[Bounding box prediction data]
Segment Open

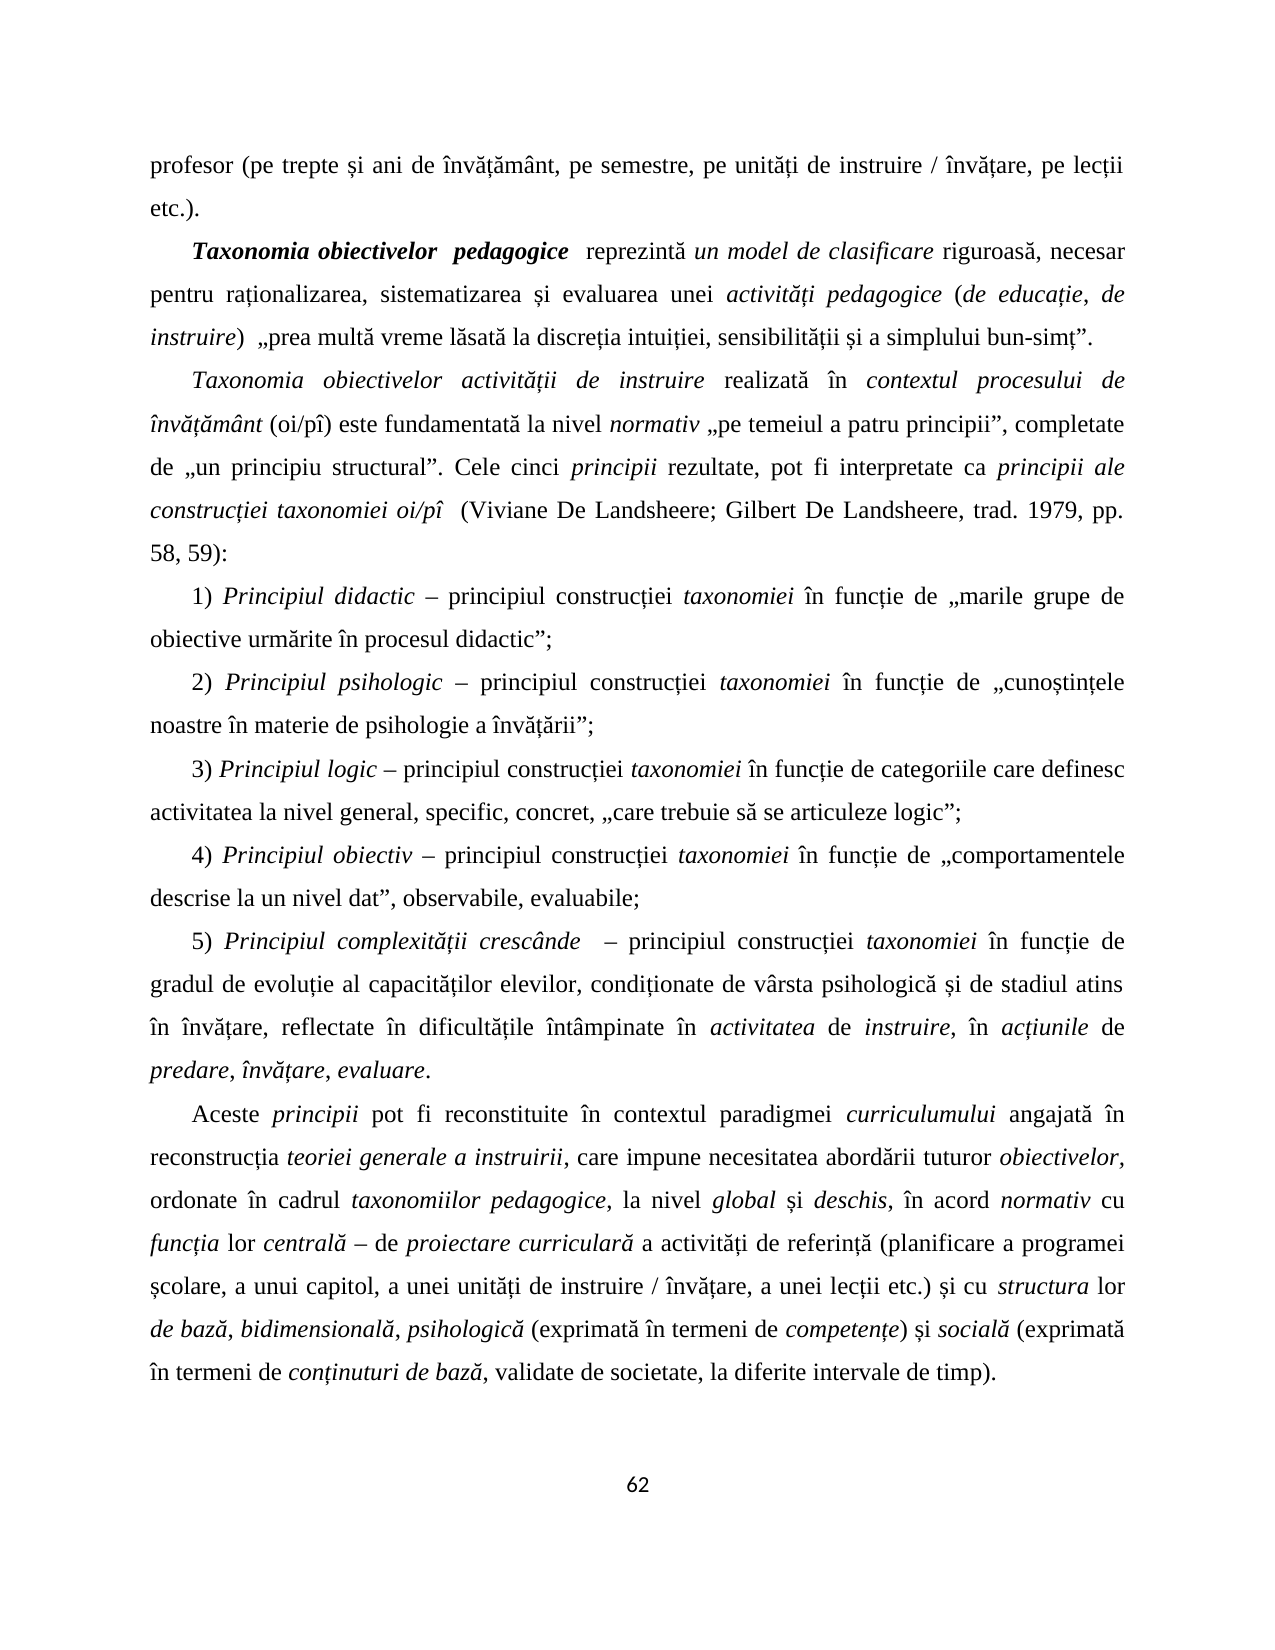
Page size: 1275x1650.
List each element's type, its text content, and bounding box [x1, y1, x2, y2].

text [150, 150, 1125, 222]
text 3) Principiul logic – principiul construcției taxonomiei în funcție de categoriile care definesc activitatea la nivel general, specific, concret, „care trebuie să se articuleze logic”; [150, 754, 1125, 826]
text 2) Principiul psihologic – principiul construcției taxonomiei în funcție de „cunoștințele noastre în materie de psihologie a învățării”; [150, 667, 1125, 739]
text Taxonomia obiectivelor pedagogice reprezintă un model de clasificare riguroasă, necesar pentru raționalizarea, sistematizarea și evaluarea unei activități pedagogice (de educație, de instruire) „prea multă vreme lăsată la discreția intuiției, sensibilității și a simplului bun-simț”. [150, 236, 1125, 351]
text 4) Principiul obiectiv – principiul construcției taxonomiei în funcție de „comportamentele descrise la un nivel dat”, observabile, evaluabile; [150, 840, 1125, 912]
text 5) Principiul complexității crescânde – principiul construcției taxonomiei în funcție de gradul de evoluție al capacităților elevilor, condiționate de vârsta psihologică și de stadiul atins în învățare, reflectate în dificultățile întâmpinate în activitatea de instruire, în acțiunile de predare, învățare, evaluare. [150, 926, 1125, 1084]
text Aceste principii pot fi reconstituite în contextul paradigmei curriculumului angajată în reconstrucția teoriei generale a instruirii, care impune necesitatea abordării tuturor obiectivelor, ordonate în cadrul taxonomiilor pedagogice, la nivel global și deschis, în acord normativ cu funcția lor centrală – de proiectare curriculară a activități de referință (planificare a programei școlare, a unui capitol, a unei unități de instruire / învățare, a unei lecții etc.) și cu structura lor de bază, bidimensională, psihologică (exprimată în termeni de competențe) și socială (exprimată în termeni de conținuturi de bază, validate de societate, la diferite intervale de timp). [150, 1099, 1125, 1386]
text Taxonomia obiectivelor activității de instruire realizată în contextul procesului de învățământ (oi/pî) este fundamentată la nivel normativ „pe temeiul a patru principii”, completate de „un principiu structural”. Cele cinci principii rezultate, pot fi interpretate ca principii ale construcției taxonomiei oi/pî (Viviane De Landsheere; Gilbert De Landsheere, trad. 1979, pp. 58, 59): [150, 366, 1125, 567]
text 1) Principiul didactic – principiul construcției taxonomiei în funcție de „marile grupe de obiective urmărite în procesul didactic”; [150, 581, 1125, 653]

Segment Closed

▸ Aim of the task
In the copy, every entry must appear exactly as written, and no picture may appear.

▸ Output of the task
Page size: 1275x1650.
List each element's type, its text content, and bounding box [x1, y1, x2, y2].

text [150, 150, 1125, 222]
text 3) Principiul logic – principiul construcției taxonomiei în funcție de categoriile care definesc activitatea la nivel general, specific, concret, „care trebuie să se articuleze logic”; [150, 754, 1125, 826]
text 2) Principiul psihologic – principiul construcției taxonomiei în funcție de „cunoștințele noastre în materie de psihologie a învățării”; [150, 667, 1125, 739]
text Taxonomia obiectivelor pedagogice reprezintă un model de clasificare riguroasă, necesar pentru raționalizarea, sistematizarea și evaluarea unei activități pedagogice (de educație, de instruire) „prea multă vreme lăsată la discreția intuiției, sensibilității și a simplului bun-simț”. [150, 236, 1125, 351]
text 4) Principiul obiectiv – principiul construcției taxonomiei în funcție de „comportamentele descrise la un nivel dat”, observabile, evaluabile; [150, 840, 1125, 912]
text 5) Principiul complexității crescânde – principiul construcției taxonomiei în funcție de gradul de evoluție al capacităților elevilor, condiționate de vârsta psihologică și de stadiul atins în învățare, reflectate în dificultățile întâmpinate în activitatea de instruire, în acțiunile de predare, învățare, evaluare. [150, 926, 1125, 1084]
text Aceste principii pot fi reconstituite în contextul paradigmei curriculumului angajată în reconstrucția teoriei generale a instruirii, care impune necesitatea abordării tuturor obiectivelor, ordonate în cadrul taxonomiilor pedagogice, la nivel global și deschis, în acord normativ cu funcția lor centrală – de proiectare curriculară a activități de referință (planificare a programei școlare, a unui capitol, a unei unități de instruire / învățare, a unei lecții etc.) și cu structura lor de bază, bidimensională, psihologică (exprimată în termeni de competențe) și socială (exprimată în termeni de conținuturi de bază, validate de societate, la diferite intervale de timp). [150, 1099, 1125, 1386]
text Taxonomia obiectivelor activității de instruire realizată în contextul procesului de învățământ (oi/pî) este fundamentată la nivel normativ „pe temeiul a patru principii”, completate de „un principiu structural”. Cele cinci principii rezultate, pot fi interpretate ca principii ale construcției taxonomiei oi/pî (Viviane De Landsheere; Gilbert De Landsheere, trad. 1979, pp. 58, 59): [150, 366, 1125, 567]
text 1) Principiul didactic – principiul construcției taxonomiei în funcție de „marile grupe de obiective urmărite în procesul didactic”; [150, 581, 1125, 653]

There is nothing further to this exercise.